-- BEGIN WORKING DATA --
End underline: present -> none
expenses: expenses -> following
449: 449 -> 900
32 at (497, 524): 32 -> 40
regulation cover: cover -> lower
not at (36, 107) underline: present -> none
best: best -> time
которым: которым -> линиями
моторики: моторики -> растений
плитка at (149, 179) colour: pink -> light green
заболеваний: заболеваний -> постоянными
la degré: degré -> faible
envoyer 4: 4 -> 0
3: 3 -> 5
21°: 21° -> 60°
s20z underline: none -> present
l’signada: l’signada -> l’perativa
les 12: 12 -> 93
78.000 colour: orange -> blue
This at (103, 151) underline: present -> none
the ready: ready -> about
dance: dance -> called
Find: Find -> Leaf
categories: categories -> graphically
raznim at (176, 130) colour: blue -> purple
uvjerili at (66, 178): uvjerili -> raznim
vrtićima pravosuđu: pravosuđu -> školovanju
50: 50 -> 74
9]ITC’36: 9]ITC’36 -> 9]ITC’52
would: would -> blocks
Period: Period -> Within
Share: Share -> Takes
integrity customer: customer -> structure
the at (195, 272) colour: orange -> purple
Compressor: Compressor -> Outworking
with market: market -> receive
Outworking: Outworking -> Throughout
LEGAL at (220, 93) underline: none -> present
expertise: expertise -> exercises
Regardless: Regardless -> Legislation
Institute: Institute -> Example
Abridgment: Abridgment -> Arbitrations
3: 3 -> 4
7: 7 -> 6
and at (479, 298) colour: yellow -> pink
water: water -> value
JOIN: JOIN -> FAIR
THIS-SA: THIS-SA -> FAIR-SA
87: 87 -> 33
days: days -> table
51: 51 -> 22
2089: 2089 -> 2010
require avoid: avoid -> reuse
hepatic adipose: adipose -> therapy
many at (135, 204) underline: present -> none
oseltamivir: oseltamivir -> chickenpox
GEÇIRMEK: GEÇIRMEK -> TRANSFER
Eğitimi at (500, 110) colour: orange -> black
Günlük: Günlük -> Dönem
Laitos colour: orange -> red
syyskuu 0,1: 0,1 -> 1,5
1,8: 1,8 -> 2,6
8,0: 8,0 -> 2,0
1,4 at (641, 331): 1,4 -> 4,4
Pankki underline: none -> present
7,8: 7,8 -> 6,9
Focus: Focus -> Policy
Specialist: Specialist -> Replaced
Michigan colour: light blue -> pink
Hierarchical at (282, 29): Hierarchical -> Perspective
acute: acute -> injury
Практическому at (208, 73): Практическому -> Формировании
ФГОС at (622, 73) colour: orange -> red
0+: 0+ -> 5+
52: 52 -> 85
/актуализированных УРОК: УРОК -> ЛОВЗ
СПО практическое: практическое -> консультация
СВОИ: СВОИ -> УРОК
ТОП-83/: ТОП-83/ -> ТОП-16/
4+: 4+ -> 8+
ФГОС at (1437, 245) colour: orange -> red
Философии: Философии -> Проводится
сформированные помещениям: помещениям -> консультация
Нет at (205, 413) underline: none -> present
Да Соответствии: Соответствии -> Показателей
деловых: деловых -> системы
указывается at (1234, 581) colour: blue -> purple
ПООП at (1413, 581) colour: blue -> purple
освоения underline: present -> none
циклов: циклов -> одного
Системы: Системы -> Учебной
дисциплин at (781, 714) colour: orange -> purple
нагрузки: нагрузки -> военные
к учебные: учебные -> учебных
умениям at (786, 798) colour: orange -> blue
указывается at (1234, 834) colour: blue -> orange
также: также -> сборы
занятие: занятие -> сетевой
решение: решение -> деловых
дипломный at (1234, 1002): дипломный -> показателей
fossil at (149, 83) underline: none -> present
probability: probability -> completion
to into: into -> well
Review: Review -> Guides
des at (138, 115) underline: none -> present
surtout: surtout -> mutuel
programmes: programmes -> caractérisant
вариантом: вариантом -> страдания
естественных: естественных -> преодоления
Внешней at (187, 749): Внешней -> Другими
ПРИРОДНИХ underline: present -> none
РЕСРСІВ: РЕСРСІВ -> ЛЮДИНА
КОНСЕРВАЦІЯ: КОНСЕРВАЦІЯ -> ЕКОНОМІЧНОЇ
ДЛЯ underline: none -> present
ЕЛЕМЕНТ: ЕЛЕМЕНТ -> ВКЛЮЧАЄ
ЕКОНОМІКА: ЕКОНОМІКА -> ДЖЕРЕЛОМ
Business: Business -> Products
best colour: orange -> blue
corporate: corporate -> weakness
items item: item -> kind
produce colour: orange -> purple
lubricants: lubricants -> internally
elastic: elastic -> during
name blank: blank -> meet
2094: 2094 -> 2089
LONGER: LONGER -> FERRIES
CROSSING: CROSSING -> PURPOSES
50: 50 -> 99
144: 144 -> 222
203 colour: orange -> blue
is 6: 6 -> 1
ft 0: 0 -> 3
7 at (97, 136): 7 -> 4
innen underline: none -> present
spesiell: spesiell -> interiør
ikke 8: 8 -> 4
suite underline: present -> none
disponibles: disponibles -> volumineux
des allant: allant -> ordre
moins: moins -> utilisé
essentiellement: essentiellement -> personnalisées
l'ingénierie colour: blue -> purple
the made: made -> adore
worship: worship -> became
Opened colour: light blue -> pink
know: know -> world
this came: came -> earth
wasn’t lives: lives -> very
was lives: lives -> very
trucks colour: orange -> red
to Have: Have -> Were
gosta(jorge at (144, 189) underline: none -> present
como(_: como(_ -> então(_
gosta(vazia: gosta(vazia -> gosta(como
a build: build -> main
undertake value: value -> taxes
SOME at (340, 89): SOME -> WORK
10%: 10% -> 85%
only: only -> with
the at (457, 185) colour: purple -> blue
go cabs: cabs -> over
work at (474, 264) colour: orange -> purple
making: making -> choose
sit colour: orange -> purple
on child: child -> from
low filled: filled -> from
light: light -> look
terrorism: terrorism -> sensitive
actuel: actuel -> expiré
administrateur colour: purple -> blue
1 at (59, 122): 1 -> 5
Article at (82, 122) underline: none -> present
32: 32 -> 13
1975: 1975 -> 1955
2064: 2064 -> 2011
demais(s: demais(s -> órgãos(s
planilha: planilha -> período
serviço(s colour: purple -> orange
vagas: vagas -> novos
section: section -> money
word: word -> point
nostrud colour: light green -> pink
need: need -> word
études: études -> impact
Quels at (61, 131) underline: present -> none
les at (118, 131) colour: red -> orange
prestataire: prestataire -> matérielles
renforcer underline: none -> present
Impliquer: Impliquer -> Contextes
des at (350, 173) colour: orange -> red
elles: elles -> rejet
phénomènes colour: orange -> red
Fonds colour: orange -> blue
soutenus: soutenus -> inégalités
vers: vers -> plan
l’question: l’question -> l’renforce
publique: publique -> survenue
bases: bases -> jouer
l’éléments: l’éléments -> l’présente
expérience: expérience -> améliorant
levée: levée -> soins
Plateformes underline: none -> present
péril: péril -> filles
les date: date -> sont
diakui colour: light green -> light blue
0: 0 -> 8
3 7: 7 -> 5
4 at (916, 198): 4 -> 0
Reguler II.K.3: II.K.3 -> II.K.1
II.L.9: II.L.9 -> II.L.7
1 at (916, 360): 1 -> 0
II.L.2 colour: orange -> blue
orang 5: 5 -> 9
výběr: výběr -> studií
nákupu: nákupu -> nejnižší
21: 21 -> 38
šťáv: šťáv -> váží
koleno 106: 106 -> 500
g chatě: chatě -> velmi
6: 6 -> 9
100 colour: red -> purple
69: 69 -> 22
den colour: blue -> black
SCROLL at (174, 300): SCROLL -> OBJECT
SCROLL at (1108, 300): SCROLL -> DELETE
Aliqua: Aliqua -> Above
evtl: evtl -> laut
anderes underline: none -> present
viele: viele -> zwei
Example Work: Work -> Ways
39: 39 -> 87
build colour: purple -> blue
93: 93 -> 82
-- END WORKING DATA --
> **TASK INSTRUCTIONS**:
Reproduce every line of the listing above verbatim, from the first line to the last.

> **REPLY TO THE TASK**:
End underline: present -> none
expenses: expenses -> following
449: 449 -> 900
32 at (497, 524): 32 -> 40
regulation cover: cover -> lower
not at (36, 107) underline: present -> none
best: best -> time
которым: которым -> линиями
моторики: моторики -> растений
плитка at (149, 179) colour: pink -> light green
заболеваний: заболеваний -> постоянными
la degré: degré -> faible
envoyer 4: 4 -> 0
3: 3 -> 5
21°: 21° -> 60°
s20z underline: none -> present
l’signada: l’signada -> l’perativa
les 12: 12 -> 93
78.000 colour: orange -> blue
This at (103, 151) underline: present -> none
the ready: ready -> about
dance: dance -> called
Find: Find -> Leaf
categories: categories -> graphically
raznim at (176, 130) colour: blue -> purple
uvjerili at (66, 178): uvjerili -> raznim
vrtićima pravosuđu: pravosuđu -> školovanju
50: 50 -> 74
9]ITC’36: 9]ITC’36 -> 9]ITC’52
would: would -> blocks
Period: Period -> Within
Share: Share -> Takes
integrity customer: customer -> structure
the at (195, 272) colour: orange -> purple
Compressor: Compressor -> Outworking
with market: market -> receive
Outworking: Outworking -> Throughout
LEGAL at (220, 93) underline: none -> present
expertise: expertise -> exercises
Regardless: Regardless -> Legislation
Institute: Institute -> Example
Abridgment: Abridgment -> Arbitrations
3: 3 -> 4
7: 7 -> 6
and at (479, 298) colour: yellow -> pink
water: water -> value
JOIN: JOIN -> FAIR
THIS-SA: THIS-SA -> FAIR-SA
87: 87 -> 33
days: days -> table
51: 51 -> 22
2089: 2089 -> 2010
require avoid: avoid -> reuse
hepatic adipose: adipose -> therapy
many at (135, 204) underline: present -> none
oseltamivir: oseltamivir -> chickenpox
GEÇIRMEK: GEÇIRMEK -> TRANSFER
Eğitimi at (500, 110) colour: orange -> black
Günlük: Günlük -> Dönem
Laitos colour: orange -> red
syyskuu 0,1: 0,1 -> 1,5
1,8: 1,8 -> 2,6
8,0: 8,0 -> 2,0
1,4 at (641, 331): 1,4 -> 4,4
Pankki underline: none -> present
7,8: 7,8 -> 6,9
Focus: Focus -> Policy
Specialist: Specialist -> Replaced
Michigan colour: light blue -> pink
Hierarchical at (282, 29): Hierarchical -> Perspective
acute: acute -> injury
Практическому at (208, 73): Практическому -> Формировании
ФГОС at (622, 73) colour: orange -> red
0+: 0+ -> 5+
52: 52 -> 85
/актуализированных УРОК: УРОК -> ЛОВЗ
СПО практическое: практическое -> консультация
СВОИ: СВОИ -> УРОК
ТОП-83/: ТОП-83/ -> ТОП-16/
4+: 4+ -> 8+
ФГОС at (1437, 245) colour: orange -> red
Философии: Философии -> Проводится
сформированные помещениям: помещениям -> консультация
Нет at (205, 413) underline: none -> present
Да Соответствии: Соответствии -> Показателей
деловых: деловых -> системы
указывается at (1234, 581) colour: blue -> purple
ПООП at (1413, 581) colour: blue -> purple
освоения underline: present -> none
циклов: циклов -> одного
Системы: Системы -> Учебной
дисциплин at (781, 714) colour: orange -> purple
нагрузки: нагрузки -> военные
к учебные: учебные -> учебных
умениям at (786, 798) colour: orange -> blue
указывается at (1234, 834) colour: blue -> orange
также: также -> сборы
занятие: занятие -> сетевой
решение: решение -> деловых
дипломный at (1234, 1002): дипломный -> показателей
fossil at (149, 83) underline: none -> present
probability: probability -> completion
to into: into -> well
Review: Review -> Guides
des at (138, 115) underline: none -> present
surtout: surtout -> mutuel
programmes: programmes -> caractérisant
вариантом: вариантом -> страдания
естественных: естественных -> преодоления
Внешней at (187, 749): Внешней -> Другими
ПРИРОДНИХ underline: present -> none
РЕСРСІВ: РЕСРСІВ -> ЛЮДИНА
КОНСЕРВАЦІЯ: КОНСЕРВАЦІЯ -> ЕКОНОМІЧНОЇ
ДЛЯ underline: none -> present
ЕЛЕМЕНТ: ЕЛЕМЕНТ -> ВКЛЮЧАЄ
ЕКОНОМІКА: ЕКОНОМІКА -> ДЖЕРЕЛОМ
Business: Business -> Products
best colour: orange -> blue
corporate: corporate -> weakness
items item: item -> kind
produce colour: orange -> purple
lubricants: lubricants -> internally
elastic: elastic -> during
name blank: blank -> meet
2094: 2094 -> 2089
LONGER: LONGER -> FERRIES
CROSSING: CROSSING -> PURPOSES
50: 50 -> 99
144: 144 -> 222
203 colour: orange -> blue
is 6: 6 -> 1
ft 0: 0 -> 3
7 at (97, 136): 7 -> 4
innen underline: none -> present
spesiell: spesiell -> interiør
ikke 8: 8 -> 4
suite underline: present -> none
disponibles: disponibles -> volumineux
des allant: allant -> ordre
moins: moins -> utilisé
essentiellement: essentiellement -> personnalisées
l'ingénierie colour: blue -> purple
the made: made -> adore
worship: worship -> became
Opened colour: light blue -> pink
know: know -> world
this came: came -> earth
wasn’t lives: lives -> very
was lives: lives -> very
trucks colour: orange -> red
to Have: Have -> Were
gosta(jorge at (144, 189) underline: none -> present
como(_: como(_ -> então(_
gosta(vazia: gosta(vazia -> gosta(como
a build: build -> main
undertake value: value -> taxes
SOME at (340, 89): SOME -> WORK
10%: 10% -> 85%
only: only -> with
the at (457, 185) colour: purple -> blue
go cabs: cabs -> over
work at (474, 264) colour: orange -> purple
making: making -> choose
sit colour: orange -> purple
on child: child -> from
low filled: filled -> from
light: light -> look
terrorism: terrorism -> sensitive
actuel: actuel -> expiré
administrateur colour: purple -> blue
1 at (59, 122): 1 -> 5
Article at (82, 122) underline: none -> present
32: 32 -> 13
1975: 1975 -> 1955
2064: 2064 -> 2011
demais(s: demais(s -> órgãos(s
planilha: planilha -> período
serviço(s colour: purple -> orange
vagas: vagas -> novos
section: section -> money
word: word -> point
nostrud colour: light green -> pink
need: need -> word
études: études -> impact
Quels at (61, 131) underline: present -> none
les at (118, 131) colour: red -> orange
prestataire: prestataire -> matérielles
renforcer underline: none -> present
Impliquer: Impliquer -> Contextes
des at (350, 173) colour: orange -> red
elles: elles -> rejet
phénomènes colour: orange -> red
Fonds colour: orange -> blue
soutenus: soutenus -> inégalités
vers: vers -> plan
l’question: l’question -> l’renforce
publique: publique -> survenue
bases: bases -> jouer
l’éléments: l’éléments -> l’présente
expérience: expérience -> améliorant
levée: levée -> soins
Plateformes underline: none -> present
péril: péril -> filles
les date: date -> sont
diakui colour: light green -> light blue
0: 0 -> 8
3 7: 7 -> 5
4 at (916, 198): 4 -> 0
Reguler II.K.3: II.K.3 -> II.K.1
II.L.9: II.L.9 -> II.L.7
1 at (916, 360): 1 -> 0
II.L.2 colour: orange -> blue
orang 5: 5 -> 9
výběr: výběr -> studií
nákupu: nákupu -> nejnižší
21: 21 -> 38
šťáv: šťáv -> váží
koleno 106: 106 -> 500
g chatě: chatě -> velmi
6: 6 -> 9
100 colour: red -> purple
69: 69 -> 22
den colour: blue -> black
SCROLL at (174, 300): SCROLL -> OBJECT
SCROLL at (1108, 300): SCROLL -> DELETE
Aliqua: Aliqua -> Above
evtl: evtl -> laut
anderes underline: none -> present
viele: viele -> zwei
Example Work: Work -> Ways
39: 39 -> 87
build colour: purple -> blue
93: 93 -> 82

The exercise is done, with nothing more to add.